Les personnes en situation d’itinérance qui campent sous l’autoroute Ville-Marie ont obtenu un nouveau délai de grâce. La juge Chantal Masse, de la Cour supérieure, ordonne au ministère des Transports du Québec de repousser de 10 jours l’expulsion des campeurs pour entamer des travaux.
La juge Masse conclut dans son jugement rendu mardi que l’expulsion immédiate des campeurs leur causerait un «préjudice irréparable», considérant leur vulnérabilité et «le manque criant de ressources, déjà trop bien connu» pour les reloger à court, moyen ou long terme.
L’expulsion de ces personnes de leurs campements coupera les liens qu’elles ont tissés entre elles et les privera de l’entraide établie entre elles, les rendant beaucoup plus vulnérables, créant une détresse et une aggravation de leurs conditions.
Extrait de la décision de la juge Chantal Masse, de la Cour supérieure du Québec
La magistrate a également constaté que l’expulsion des personnes en situation d’itinérance leur causerait plus d’inconvénients que le délai en créerait pour le MTQ, et ce, même s’il est «évident que les travaux de remise en état de l’autoroute 136 sont nécessaires et importants». «La preuve quant aux délais dans lesquels les travaux doivent absolument procéder demeure toutefois floue en ce qui concerne la période située entre le 22 mars 2023 et le 15 juillet 2023», soutient-elle dans son jugement.
Notons que le délai de 10 jours était le maximum que la juge Masse pouvait accorder à ce stade-ci des procédures. Les avocats doivent se retrouver au palais de justice le 21 avril prochain pour plaider le renouvellement de l’ordonnance de sauvegarde, aux dires de Me Éric Préfontaine, qui représente la Clinique juridique itinérante.
«Une petite victoire pour les droits humains»
«C’est 10 jours de répit», s’est réjoui le directeur général de la Clinique juridique itinérante, Me Donald Tremblay, mardi lors d’une conférence de presse sur les lieux du campement. Malgré tout, le gouvernement doit négocier «une solution humaine à cette situation inacceptable» pour offrir aux campeurs «le minimum auquel ils ont droit», insiste-t-il.
«C’est une petite victoire pour les droits humains», a lancé le directeur général de Résilience Montréal, David Chapman, «souhaitant toutefois que les personnes qui luttent pour les droits de l’homme ne soient pas si déconcentrées et affaiblies».

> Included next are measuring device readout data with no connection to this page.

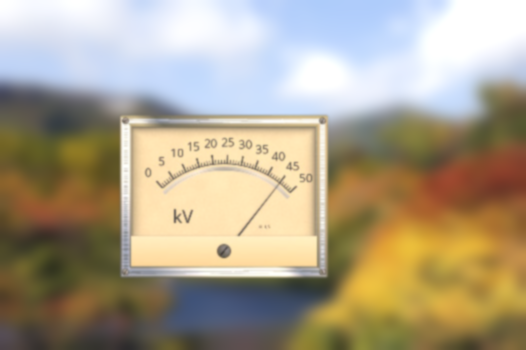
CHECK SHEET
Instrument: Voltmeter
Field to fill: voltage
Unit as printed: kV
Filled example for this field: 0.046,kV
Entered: 45,kV
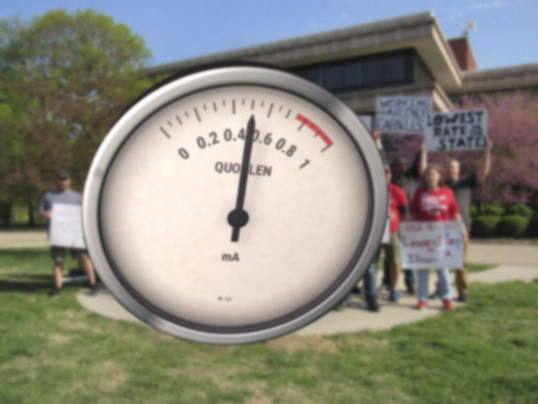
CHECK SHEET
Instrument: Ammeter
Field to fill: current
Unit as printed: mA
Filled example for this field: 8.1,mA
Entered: 0.5,mA
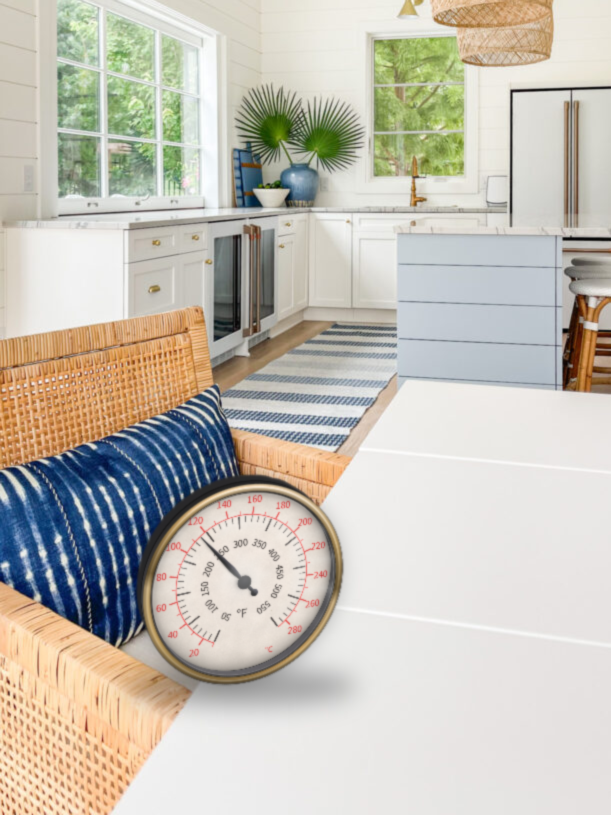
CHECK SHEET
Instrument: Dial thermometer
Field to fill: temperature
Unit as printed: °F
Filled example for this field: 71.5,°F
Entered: 240,°F
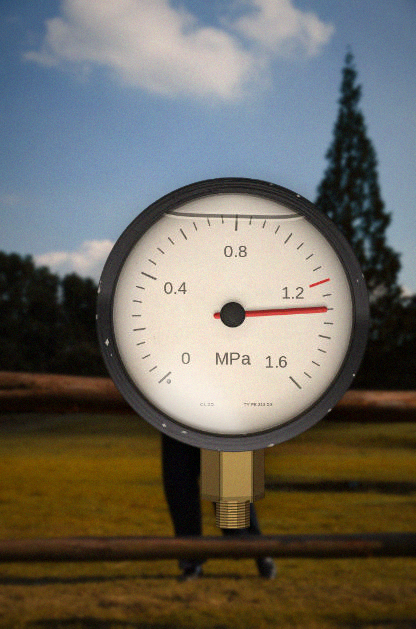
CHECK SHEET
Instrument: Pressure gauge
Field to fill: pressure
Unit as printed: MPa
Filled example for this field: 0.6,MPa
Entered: 1.3,MPa
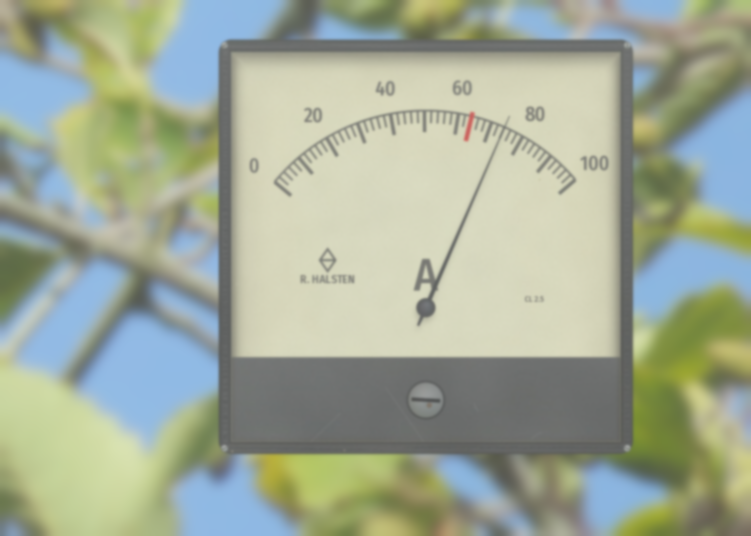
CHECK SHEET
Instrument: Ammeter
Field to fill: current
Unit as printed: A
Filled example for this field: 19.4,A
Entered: 74,A
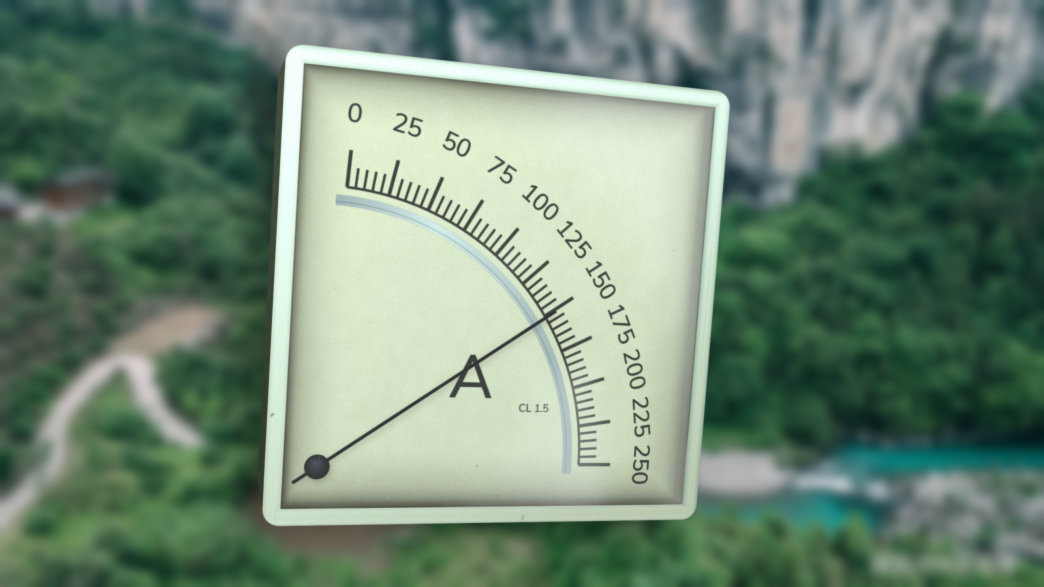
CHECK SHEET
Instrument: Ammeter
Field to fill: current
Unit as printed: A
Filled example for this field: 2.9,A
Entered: 150,A
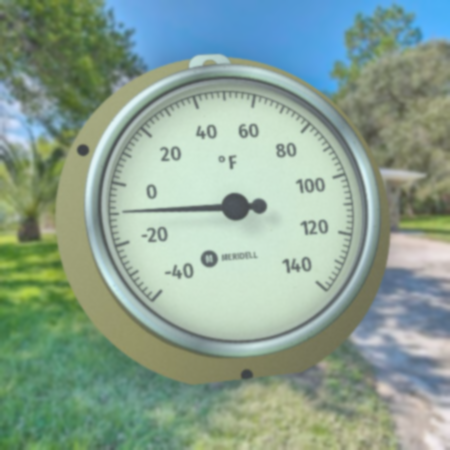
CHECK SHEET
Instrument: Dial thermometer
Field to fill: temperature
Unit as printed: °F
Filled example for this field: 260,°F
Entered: -10,°F
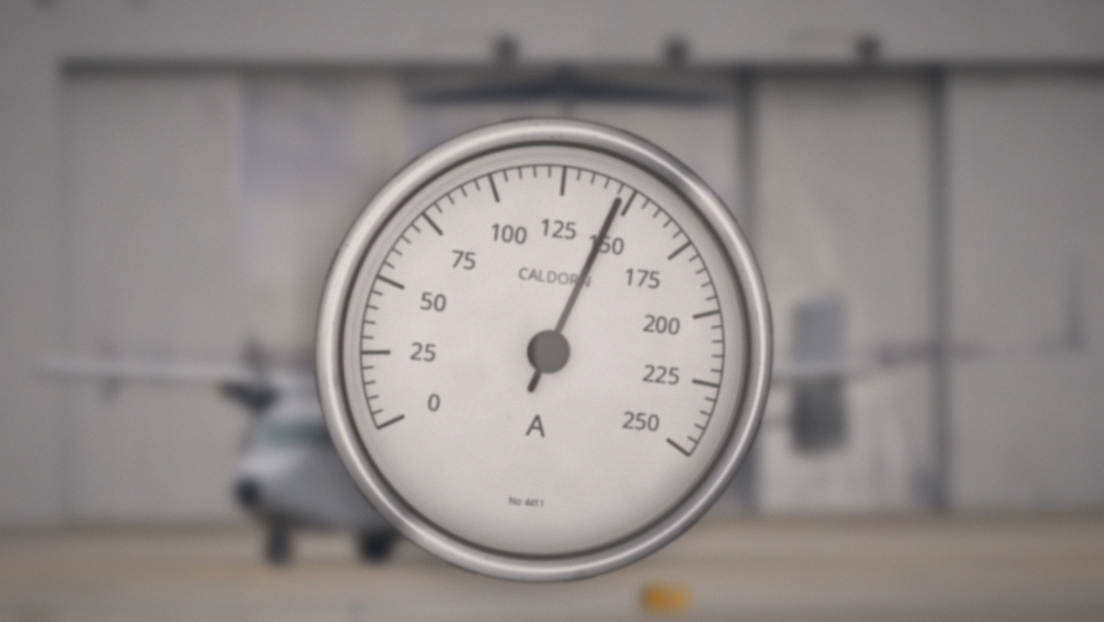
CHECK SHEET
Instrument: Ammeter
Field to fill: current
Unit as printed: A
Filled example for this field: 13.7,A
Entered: 145,A
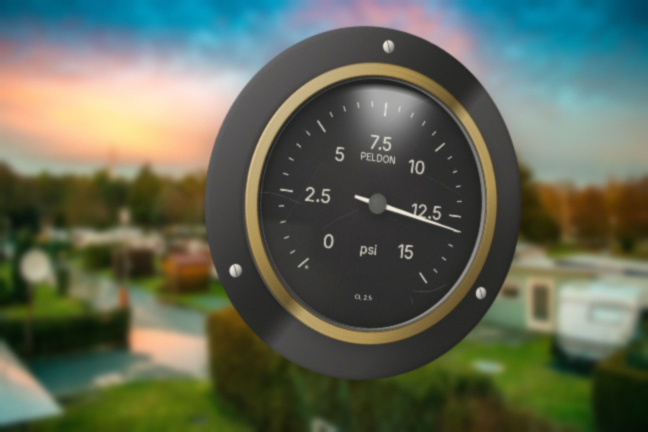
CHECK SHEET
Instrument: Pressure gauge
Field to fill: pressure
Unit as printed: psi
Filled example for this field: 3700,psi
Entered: 13,psi
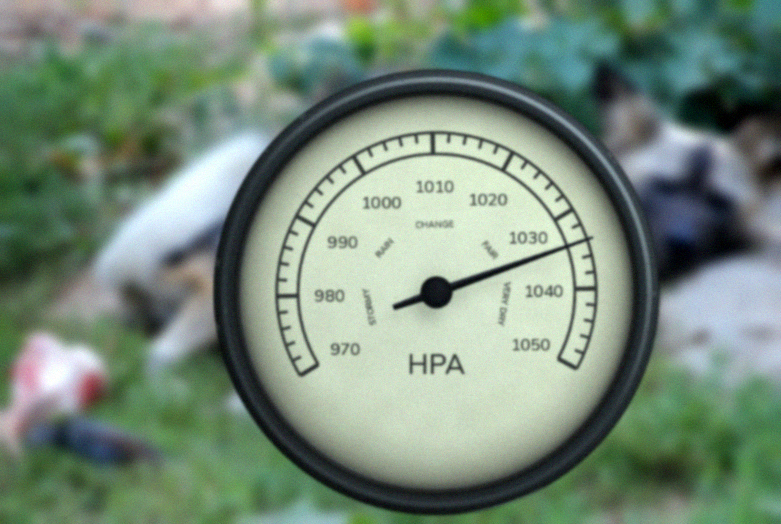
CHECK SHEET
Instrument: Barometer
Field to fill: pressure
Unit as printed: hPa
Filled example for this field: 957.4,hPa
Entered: 1034,hPa
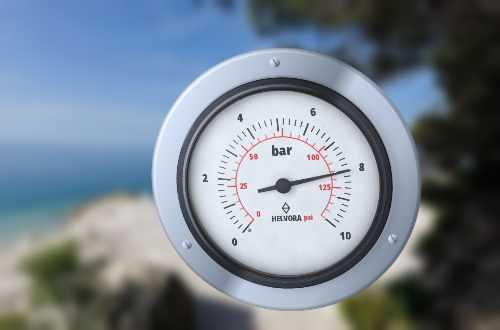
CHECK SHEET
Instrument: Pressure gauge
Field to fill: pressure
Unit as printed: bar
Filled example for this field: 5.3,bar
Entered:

La juge Masse a également vivement critiqué l’attitude adoptée par le MTQ à l’égard des campeurs, la qualifiant de «peu adaptée» depuis que le ministère a initialement sursis à leur expulsion en novembre dernier. «Aucune solution concrète permettant de reloger les personnes habitant le campement n’a en effet été proposée, les autorités affirmant n’avoir pu réussir à tisser un lien de confiance avec ces personnes et celles-ci ayant fait défaut de frapper», conclut-elle.
Les approches du gouvernement, du CIUSSS du Centre-Ouest-de-l’Île-de-Montréal et celles des personnes en situation d’itinérance ne peuvent «être décrites comme proactives», déclare la magistrate.
Une première, mais non un précédent
Il s’agit du premier jugement au Québec qui aborde l’expulsion d’un campement de personnes en situation d’itinérance comme celui sous l’autoroute Ville-Marie.
Toutefois, la juge Masse a pris soin de préciser que demeure «ouverte» la question de savoir si, en raison de travaux «relevant de l’intérêt public», l’État peut expulser des personnes en situation d’itinérance qui occupent un lieu illégalement sans proposer de solution d’hébergement.
«Faire preuve d’humanité dans ce contexte bien particulier n’impliquerait pas nécessairement un précédent applicable à toutes les personnes en situation d’itinérance», a souligné la magistrate, invitant à nouveau les parties à discuter pour trouver une solution pérenne en dehors du cadre judiciaire.
«Dix jours, ce n’est pas grand-chose, mais pour nous autres, c’est beaucoup», souligne Michel Chabot, en marge du point de presse. Celui qui campe sous l’autoroute Ville-Marie depuis septembre dernier assure faire encore «confiance» au système: «Ils ne vont pas prendre des gens dans la rue, pis les mettre encore crissement plus dans la rue.»
Nonobstant le délai de grâce, il espère trouver un logement le plus rapidement possible, se disant éreinté de lutter pour sa survivance et pour repousser la vermine.
«En 2023, l’être humain ne devrait pas vivre dans la rue, lâche-t-il en marge de la conférence de presse. Il y en a qui choisissent ce mode de vie là. Moi, je l’ai subi.»